Een veldtocht (ook: militaire campagne of offensief) is een lange afstandsmars van een of meer legers met als doel bepaalde gebieden te veroveren door de inzet van gewapend geweld. Het komt voor dat er een lange route is waarin opgetrokken wordt naar het grondgebied waar oorlog gevoerd gaat worden, maar ook dat er een reeks opeenvolgende gevechten (veldslagen of belegeringen) plaatsvindt. Soms wordt de expeditie ondernomen door één leger, dat eventueel tijdens de veldtocht wordt versterkt, maar vaak ook door meerdere eenheden onder leiding van verschillende aanvoerders.

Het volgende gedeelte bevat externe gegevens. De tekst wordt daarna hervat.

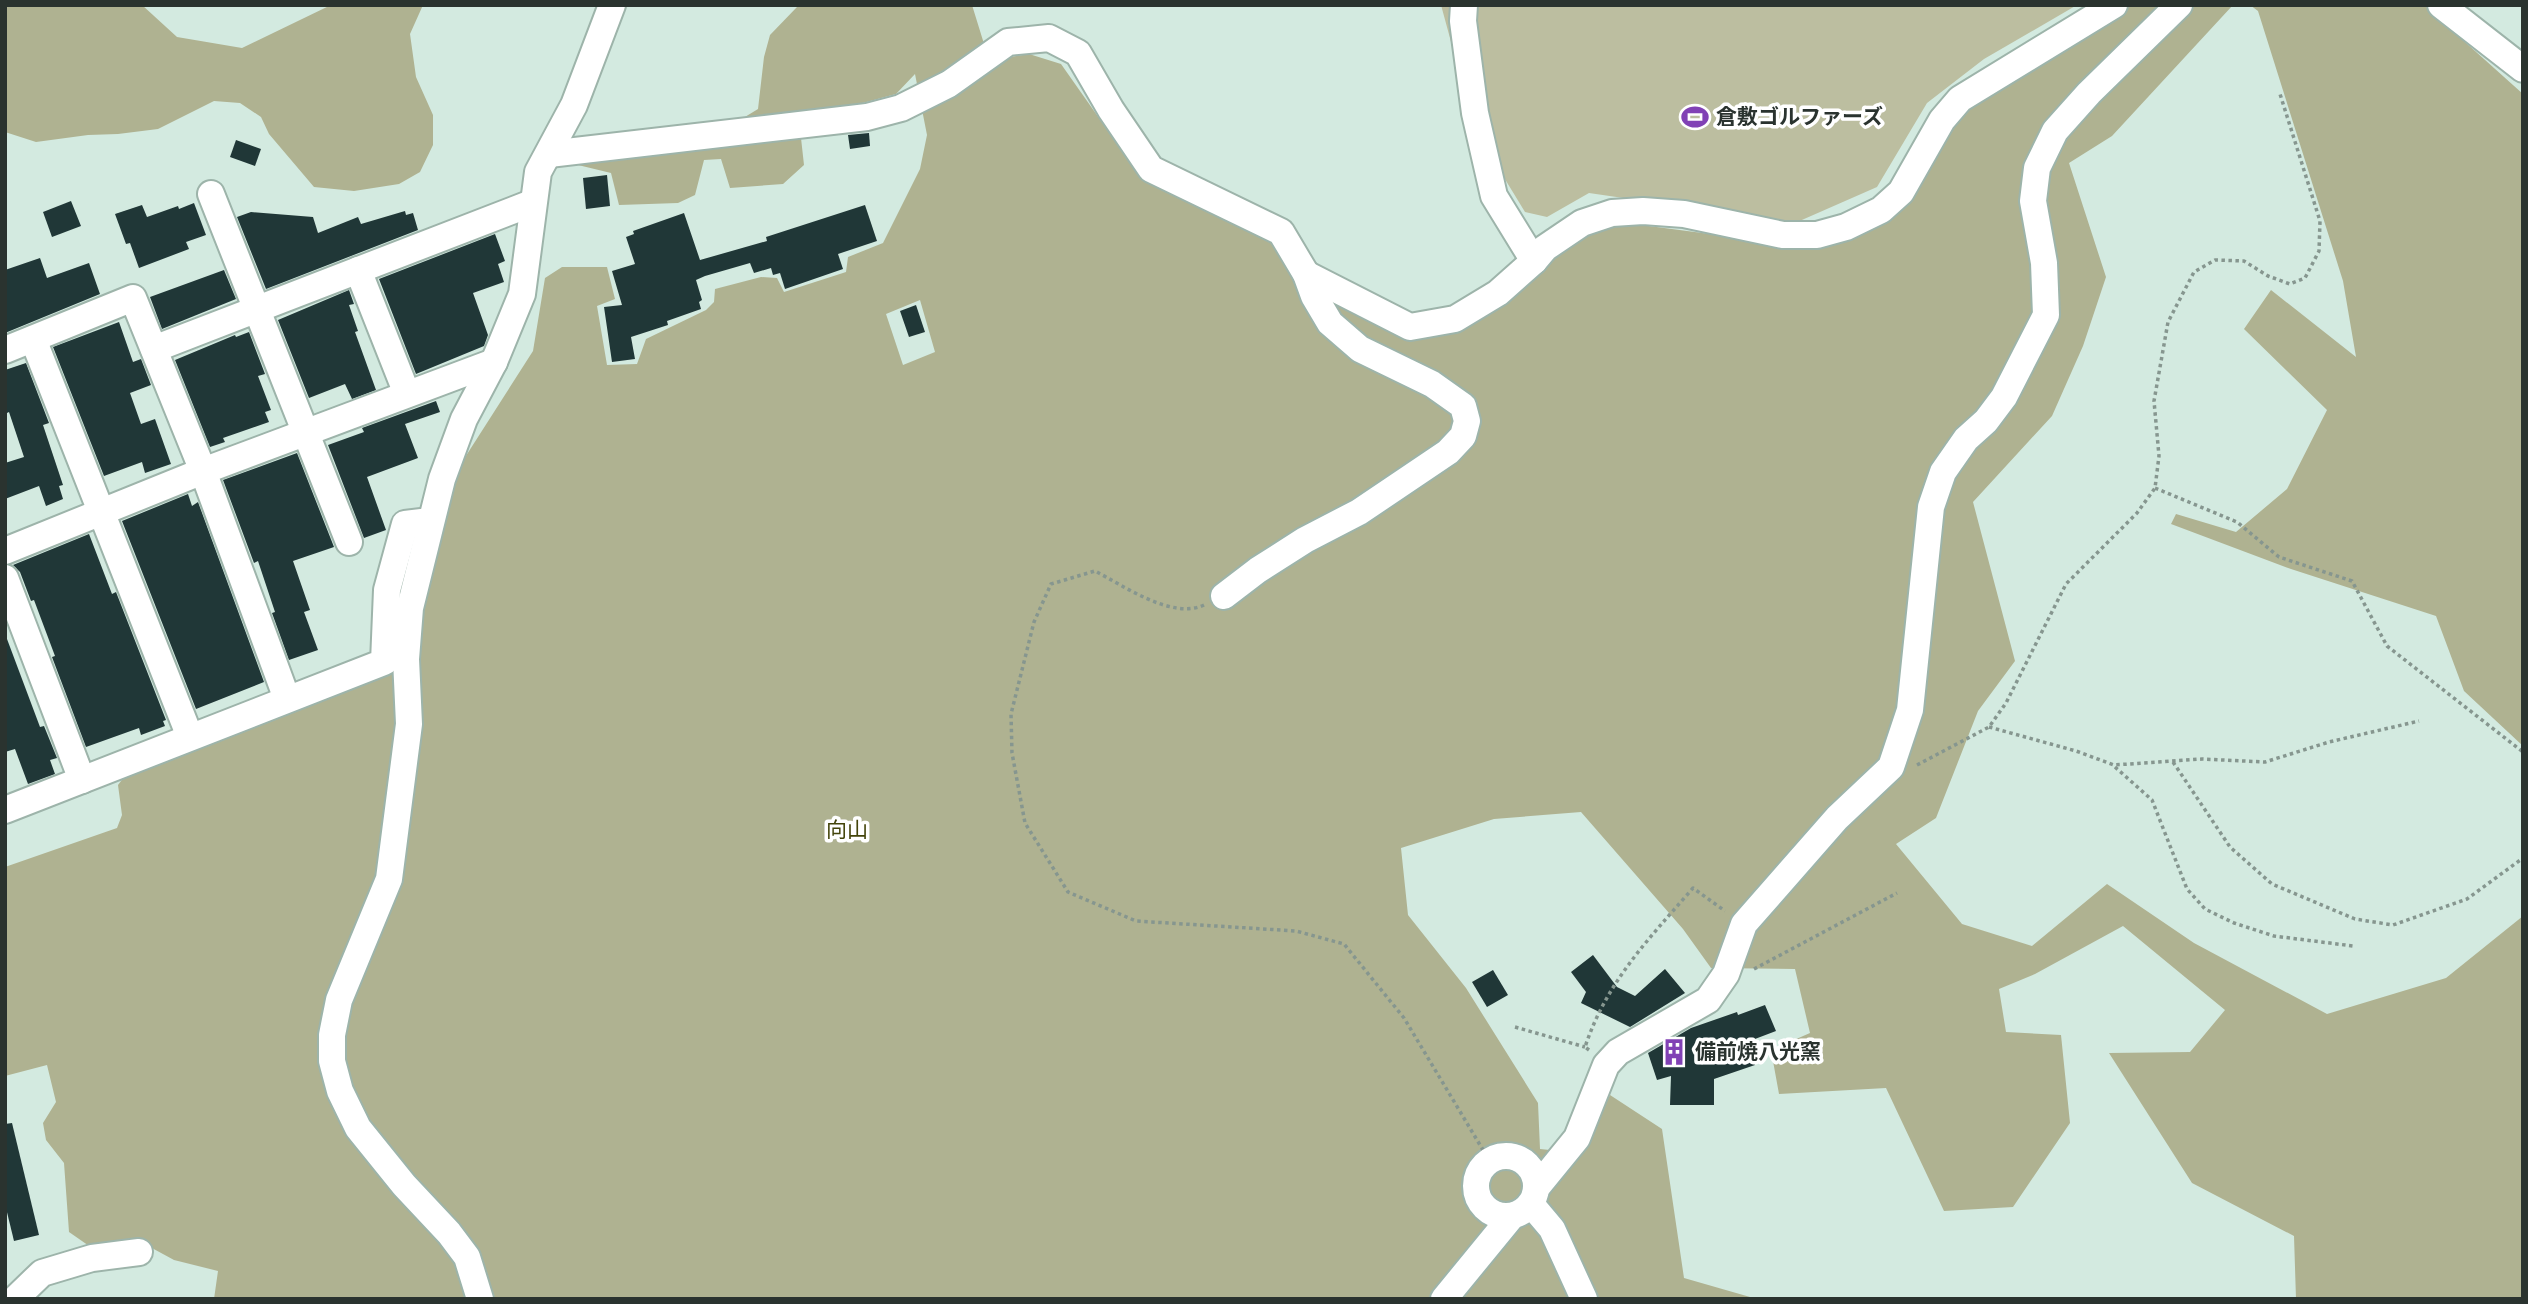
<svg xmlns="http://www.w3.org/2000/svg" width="2528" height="1304" font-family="Signika,'Noto Sans JP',sans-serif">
	<rect width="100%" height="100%" fill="#d3eae0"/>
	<!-- green -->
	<path fill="#bcbea0" d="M1441 5H2077L1984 59 1927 103 1877 187 1795 223 1589 193 1547 217 1525 212 1475 130Z"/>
	<!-- forest -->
	<g fill="#afb291" fill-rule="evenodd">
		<path d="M5 5H142L177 37 242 48 331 5H423L410 34 416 77 433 115V145L420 172 399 184 354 191 314 187 269 134 261 117 240 103 214 101 158 129 118 134 88 135 36 142 5 132Z"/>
		<path d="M805 5H972L989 60 1029 54 1061 64 1137 172 1275 238 1406 332 1580 238 1626 223 1771 242 1846 234 1975 96 2125 5H2233L2112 136 2069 163 2106 277 2083 346 2052 416 1973 502 2015 661 1978 711 1936 818 1896 844 1962 924 2032 946 2107 884 2194 943 2327 1014 2446 978 2523 916V1299H2296L2294 1236 2192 1183 2109 1053 2190 1052 2225 1010 2123 926 2035 974 1999 989 2006 1032 2061 1035 2070 1123 2013 1207 1944 1211 1886 1088 1779 1094 1771 1050 1810 1033 1795 969 1711 968 1683 929 1581 812 1494 819 1401 848 1408 915 1466 988 1538 1103 1540 1149 1579 1153 1610 1095 1662 1129 1684 1278 1757 1299H214L218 1271 174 1260 139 1241 92 1248 69 1232 64 1163 46 1140 43 1123 56 1102 47 1065 5 1076V867L117 828 122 815 118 785 127 773 412 655 446 487 533 351 545 278 562 267H607L615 299 597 306 607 365 637 364 646 339 706 310 714 302 715 289 761 277 777 278 784 292 846 272 848 257 883 243 920 169 927 135 915 74 896 94 826 113 801 138 804 165 783 184 730 188 721 159 704 160 695 195 678 203 619 205 611 173 578 165 572 155V146L579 137 740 120 758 109 764 57 770 35 797 7ZM920 300 935 352 903 365 886 314Z"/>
		<path d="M2250 5H2437L2436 16 2523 94V746L2464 691 2436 616 2291 569 2171 524 2176 514 2236 532 2287 489 2327 410 2244 329 2271 290 2356 357 2343 281 2258 11Z"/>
	</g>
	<!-- building -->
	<g fill="#203737">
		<path d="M869 133 870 146 850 149 848 135Z"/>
		<path d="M236 140 261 149 255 166 230 157Z"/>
		<path d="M607 175 610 206 586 209 583 178Z"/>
		<path d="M71 201 81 226 52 237 43 212Z"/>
		<path d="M194 203 206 235 186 242 189 249 139 268 130 243 126 244 115 214 142 205 147 217 178 206 179 209Z"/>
		<path d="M865 205 877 241 838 254 843 269 785 289 780 273 773 275 771 268 754 273 750 263 705 276 696 280 702 300 699 302 701 309 667 321 668 325 631 337 635 359 612 362 604 307 622 305 612 271 635 264 626 237 634 234 633 231 684 213 700 260 767 241 766 237Z"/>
		<path d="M405 211 406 215 413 213 418 230 266 289 237 217 251 212 313 217 318 233 358 217 361 224Z"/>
		<path d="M495 234 505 261 498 264 504 282 473 293 488 335 484 346 416 374 379 279Z"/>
		<path d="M40 258 47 278 89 263 100 294 5 333V270Z"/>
		<path d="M224 270 236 299 162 329 150 297Z"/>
		<path d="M349 290 354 304 349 305 358 331 355 332 376 390 352 399 345 384 309 398 278 320Z"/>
		<path d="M916 305 925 332 909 337 900 311Z"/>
		<path d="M119 322 133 362 141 359 151 385 130 393 141 424 155 419 171 464 145 473 142 462 104 476 53 347Z"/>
		<path d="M249 332 265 374 258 376 271 410 265 412 269 422 223 438 225 442 210 447 175 360 235 335 236 337Z"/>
		<path d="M26 363 49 423 43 425 63 485 59 486 63 499 46 506 39 486 5 499V463L24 457 9 412 5 414V370Z"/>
		<path d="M436 401 440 412 405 424 418 458 367 477 386 530 364 538 328 445 364 432 362 428Z"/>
		<path d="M297 453 334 547 293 561 310 610 304 612 318 650 289 660 272 613 275 612 258 561 254 563 223 480Z"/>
		<path d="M188 494 192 506 198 502 264 682 196 709 122 521Z"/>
		<path d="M89 534 112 594 116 592 166 720 163 721 165 726 141 735 139 728 86 747 52 657 55 656 34 600 31 601 20 572 13 565Z"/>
		<path d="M5 639H7L40 727 44 726 57 758 50 760 55 774 28 784 15 749 5 752Z"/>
		<path d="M1593 955 1617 987 1635 996 1665 969 1685 993 1630 1027 1581 1003 1586 992 1571 972Z"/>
		<path d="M1493 970 1508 995 1487 1007 1472 982Z"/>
		<path d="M1765 1005 1776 1031 1747 1042 1755 1065 1714 1079V1105H1670L1671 1076 1657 1080 1648 1053 1691 1028 1737 1012 1738 1015Z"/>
		<path d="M12 1123 39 1235 14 1241 5 1204V1124Z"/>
	</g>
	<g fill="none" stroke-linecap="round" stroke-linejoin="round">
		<defs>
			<g id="minor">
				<path d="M1464 5 1463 21 1475 113 1494 196 1534 261"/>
				<path d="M2441 5 2523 69"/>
				<path d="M549 154 867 117 901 108 949 84 1008 42 1049 38 1078 53 1111 110 1151 169 1281 232 1306 274 1314 296 1330 323 1360 349 1432 384 1463 406 1467 421 1463 436 1448 452 1359 512 1305 540 1258 570 1224 596"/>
				<path d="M211 194 349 542"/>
				<path d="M358 270 407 394"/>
				<path d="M1306 274 1410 327 1455 319 1498 293 1534 261 1545 248 1582 223 1612 213 1643 211 1684 214 1783 235H1817L1846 227 1881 210 1901 192 1942 120 1960 99 2114 5"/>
				<path d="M33 339 190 737"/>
				<path d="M154 349 532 203"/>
				<path d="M5 350 133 298 203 471 287 699"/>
				<path d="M5 551 203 471 494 362"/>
				<path d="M5 578 82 780"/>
				<path d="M5 810 384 662 387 590 405 524 430 521"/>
				<circle cx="1506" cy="1186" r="30"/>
				<path d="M1537 1187 1577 1138 1606 1065 1618 1052 1708 1000 1726 974 1744 924 1837 818 1891 767 1910 710 1931 507 1943 472 1966 439 1986 421 2004 397 2046 315 2044 263 2033 201 2037 168 2055 131 2089 93 2179 5"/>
				<path d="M1531 1204 1552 1229 1584 1299"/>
				<path d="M15 1299 42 1273 92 1258 139 1252"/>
				<path d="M480 1299 467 1257 449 1233 404 1185 358 1128 340 1091 332 1061V1035L339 1000 389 879 409 724 406 659 410 608 442 479 464 419 494 362 522 294 538 172 574 105 612 5"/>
				<path d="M1444 1299 1512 1216"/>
			</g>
		</defs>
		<!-- minor casing -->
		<use href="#minor" stroke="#9db4aa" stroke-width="30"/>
		<!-- path -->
		<g stroke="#86968f" stroke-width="3.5" stroke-dasharray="3.5 3.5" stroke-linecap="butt">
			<path d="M2155 488 2237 522 2279 557 2352 581 2387 646 2523 752"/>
			<path d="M1204 605C1172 620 1124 586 1095 571L1051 584 1034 622 1011 714 1012 753 1025 823 1068 892 1136 921 1296 931 1344 944 1404 1018 1489 1160"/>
			<path d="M1989 727 2076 751 2114 765 2202 759 2265 762 2329 742 2419 721"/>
			<path d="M2173 762 2230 847 2272 884 2355 919 2393 925 2467 899 2523 858"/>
			<path d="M1917 765 1989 727 2006 703 2066 584 2137 513 2155 488 2159 456 2154 401 2168 322 2194 272 2215 260 2244 261 2268 276 2290 284 2305 278 2319 251 2320 221 2280 94"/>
			<path d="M2115 767 2152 800 2187 889 2205 909 2234 923 2274 936 2353 946"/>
			<path d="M1754 969 1897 893"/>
			<path d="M1515 1027 1585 1047"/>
			<path d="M1589 1050 1585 1047C1607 981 1648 940 1693 888L1725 911"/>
		</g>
		<!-- minor -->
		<use href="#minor" stroke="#fff" stroke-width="26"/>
	</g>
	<!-- icons -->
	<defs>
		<symbol id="stadium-bare" viewBox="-9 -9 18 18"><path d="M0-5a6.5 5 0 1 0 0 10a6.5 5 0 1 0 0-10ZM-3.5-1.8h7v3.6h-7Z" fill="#8141b5" stroke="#fff" stroke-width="2.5" paint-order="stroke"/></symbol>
		<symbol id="building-bare" viewBox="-9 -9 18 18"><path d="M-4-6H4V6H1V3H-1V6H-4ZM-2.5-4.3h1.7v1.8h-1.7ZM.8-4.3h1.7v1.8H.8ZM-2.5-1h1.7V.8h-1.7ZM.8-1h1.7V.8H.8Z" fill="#8141b5" stroke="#fff" stroke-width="2.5" paint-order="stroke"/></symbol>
	</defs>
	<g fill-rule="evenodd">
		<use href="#stadium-bare" x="1676" y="98" width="38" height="38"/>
		<use href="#building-bare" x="1655" y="1033" width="38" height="38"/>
	</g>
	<g text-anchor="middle" stroke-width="7" stroke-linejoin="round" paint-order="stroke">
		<!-- poi labels -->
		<g font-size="21" font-weight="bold" fill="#2a332f" stroke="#fff" text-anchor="start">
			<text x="1716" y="124">倉敷ゴルファーズ</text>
			<text x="1695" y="1059">備前焼八光窯</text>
		</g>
		<!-- park labels -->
		<g font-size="21" fill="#43440a" stroke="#fff">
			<text x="847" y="837">向山</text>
		</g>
	</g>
	<!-- border -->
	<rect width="2528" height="1304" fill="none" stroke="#2a332f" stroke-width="14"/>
</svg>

Men spreekt meestal van een veldtocht als in een oorlog een bepaald vijandig gebied in verschillende fasen wordt onderworpen. Bijvoorbeeld bij Don Frederiks veldtocht aan het begin van de Tachtigjarige oorlog (1568-1648), waarbij de vijandelijke gebieden stad voor stad werden heroverd. Een veldtocht duurt meestal zolang als de gevechten gewonnen worden; een nederlaag kan het einde van de veldtocht betekenen, tenzij de verliezen kunnen worden beperkt en men snel kan terugtrekken en elders alsnog de vijand kan verslaan.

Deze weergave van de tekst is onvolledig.